--- START OF EXCERPTED PASSAGE ---

March 30, 2017 Columbia University (by Jan Svejnar)  For the last five years the global economy has grown at a disappointingly slow rate of about 3 percent. Every year the rate of growth fell below expectations and this gradually resulted in lower future output expectations and reduction in spending and potential GDP growth.

Global economic activity is now projected by many institutions to accelerate in the next few years. There is considerable uncertainty about the actual outcome, however, given the fragile political and economic situation in Europe and the as yet not fully defined policies of the new U.S. administration.

There are both upside and downside risks to economic growth. In particular, global growth will accelerate if Europe finally enters an extended period of substantial economic boom and the US and China policy stimulus turns out to be sizable. On the negative side one observes growing uncertainty a tendency toward inward-looking policy orientation and protectionism in the US, possible tightening in global financial conditions, increased geopolitical tensions, and a possible economic growth slowdown in China below the expected 6.5percent.

Europe is showing signs of broader economic recovery, but the situation is fragile with Brexit, potential Frexit, precarious situation of Italian banks, and rotation at the helm of the European Central Bank. China’s economic policies have been effective. The risk to China’s growth comes primarily from potentially weak external demand, shocks to international trade, and slower private investment. In the US, the question arises about the size and composition of the fiscal stimulus, the actions of the FED, and the response of the business and household sectors. What is crucial is whether the US stimulus package will bring about dynamic effects in terms of rising productivity or just greater indebtedness of the economy.

--- END OF EXCERPTED PASSAGE ---

- _TASKS TO COMPLETE_:
**A)** Could you sum up the excerpt on the global economic outlook in two sentences?
**B)** Revise the excerpt on the global economic outlook from "There are both" up to and including "the expected 6.5percent.", putting "trade tensions" in place of "geopolitical tensions".
**C)** What comes after the final sentence of the excerpt on the global economic outlook? Write the continuation.
These rows are unrelated to the excerpt on the global economic outlook.

--- START OF ENTRIES ---

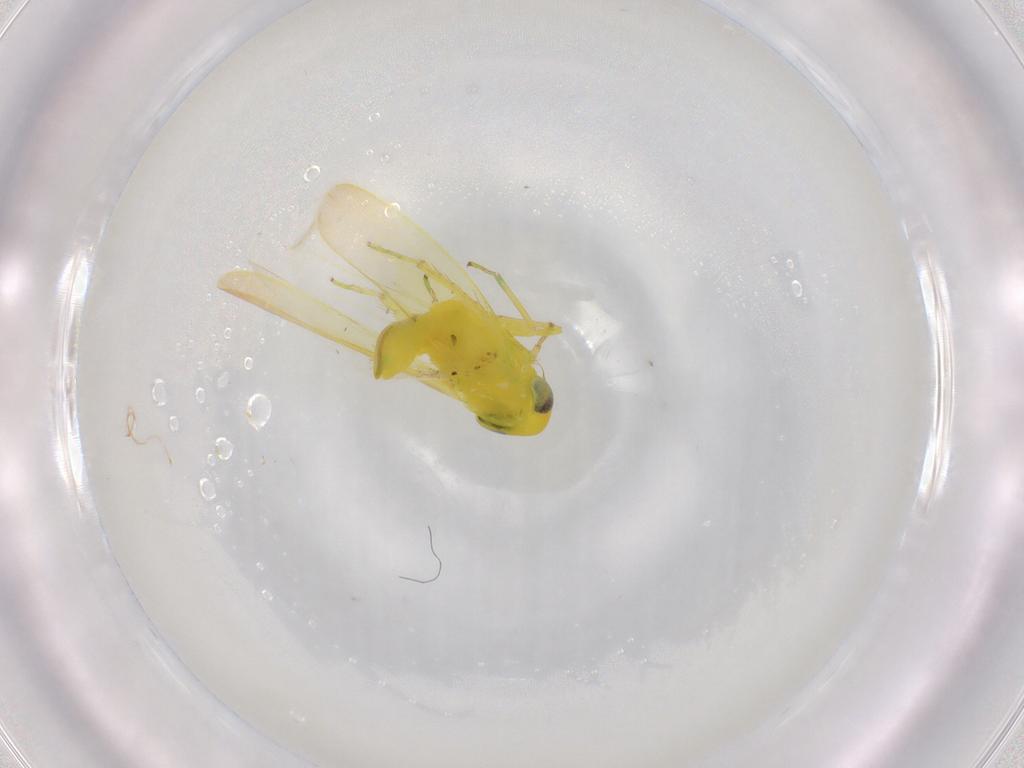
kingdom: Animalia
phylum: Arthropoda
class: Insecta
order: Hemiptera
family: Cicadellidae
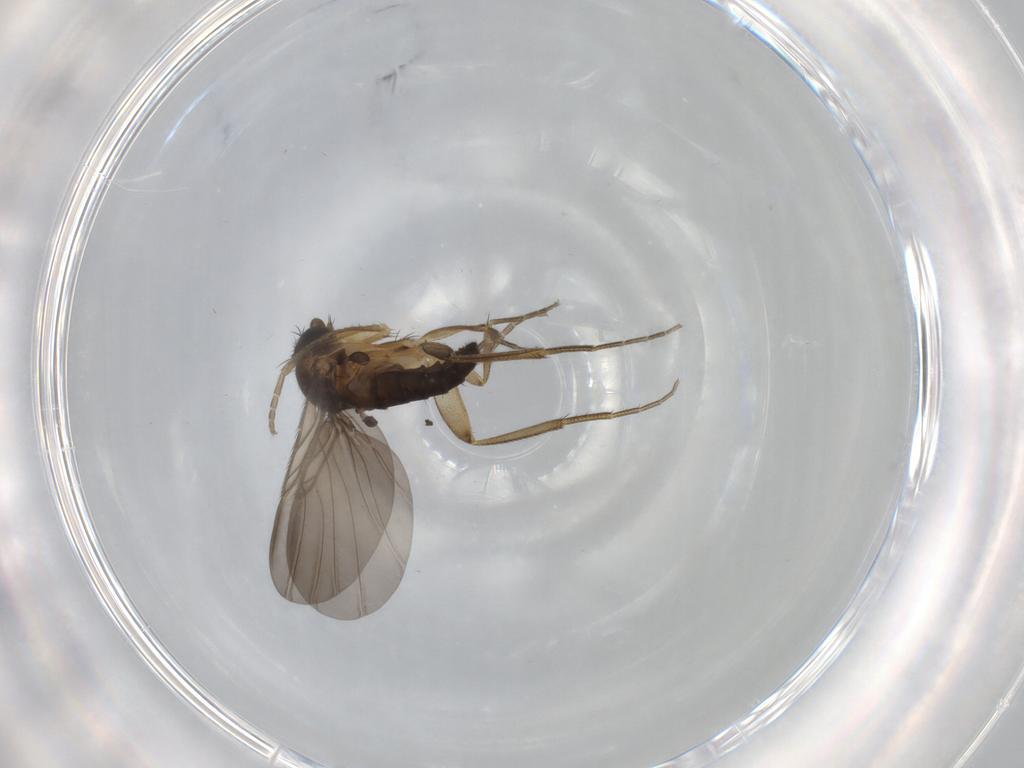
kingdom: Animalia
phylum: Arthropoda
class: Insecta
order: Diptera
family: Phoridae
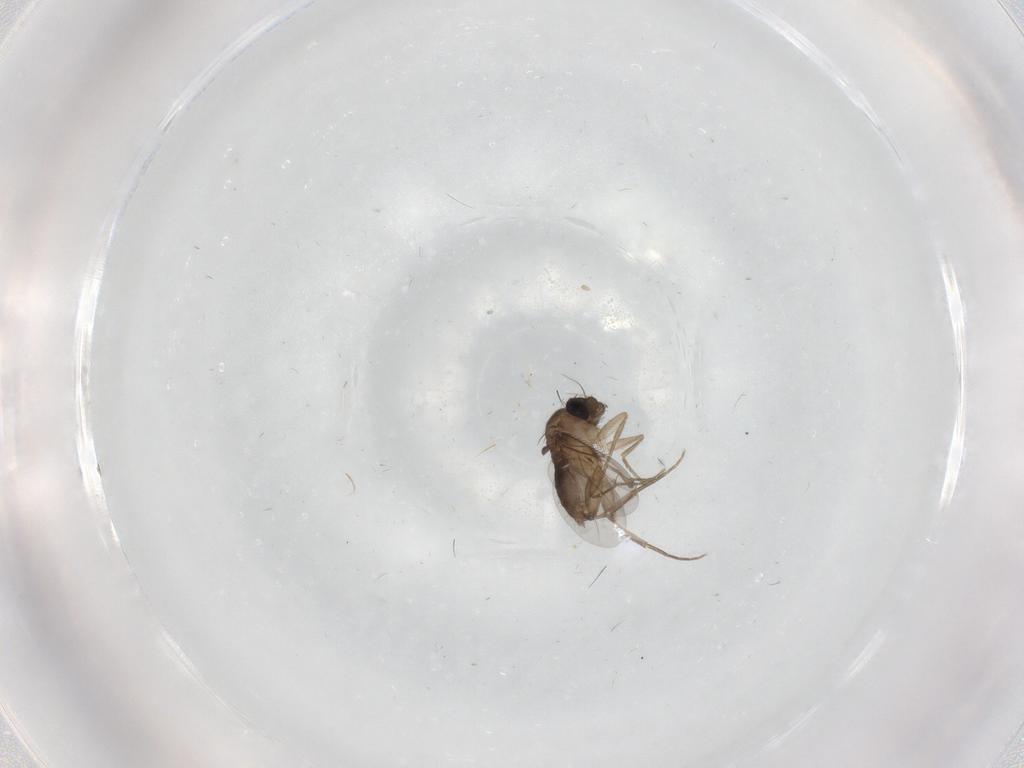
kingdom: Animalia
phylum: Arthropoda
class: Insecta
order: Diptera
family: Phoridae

--- END OF ENTRIES ---
--- START OF ENTRIES ---

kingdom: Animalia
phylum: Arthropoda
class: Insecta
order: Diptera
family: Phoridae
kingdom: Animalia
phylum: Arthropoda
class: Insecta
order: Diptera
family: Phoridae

--- END OF ENTRIES ---

- _RESPONSES TO THE EXERCISE_:
**A)** For five years the global economy has grown at a disappointingly slow rate of about 3 percent, and while many institutions project faster activity ahead, the outcome is uncertain given Europe's fragile situation and the not fully defined policies of the new U.S. administration. Growth faces upside risks, such as a European boom and sizable US and Chinese stimulus, and downside risks, including US protectionism, tighter global financial conditions, geopolitical tensions, and a slowdown in China.

**B)**
There are both upside and downside risks to economic growth. In particular, global growth will accelerate if Europe finally enters an extended period of substantial economic boom and the US and China policy stimulus turns out to be sizable. On the negative side one observes growing uncertainty a tendency toward inward-looking policy orientation and protectionism in the US, possible tightening in global financial conditions, increased trade tensions, and a possible economic growth slowdown in China below the expected 6.5percent.

**C)**
The following are key developments to watch out for as we move forward:

Will there be a turn to protectionism in trade, FDI and technology transfer policies, which would have a negative effect on growth?

Will we observe a continuation of the slowdown in investment growth in emerging market economies, where it fell from double digits to less than 4 percent in recent years?

In Europe, will Brexit and other centrifugal tendencies lead to a greater risk of disintegration of the Eurozone or the EU?

In the US, will the FED persevere in meeting its targets of creating full employment and getting inflation to 2 percent; will the upcoming policy changes result in acceleration of domestic business investment?

Will financial vulnerabilities in a number of key countries translate into economic crises?

Will emerging market economies, especially China and India, play a bigger role in sustaining a co-operative global order?

Will the interplay between economics and geopolitics become a defining feature of global economic growth and stability?

Overall, the world economy has great strengths and considerable potential for growth. The risks and uncertainties are mostly brought about by potential policy steps rather than external shocks. It is up to the key global policy makers to realize or waste the opportunity for further advancement.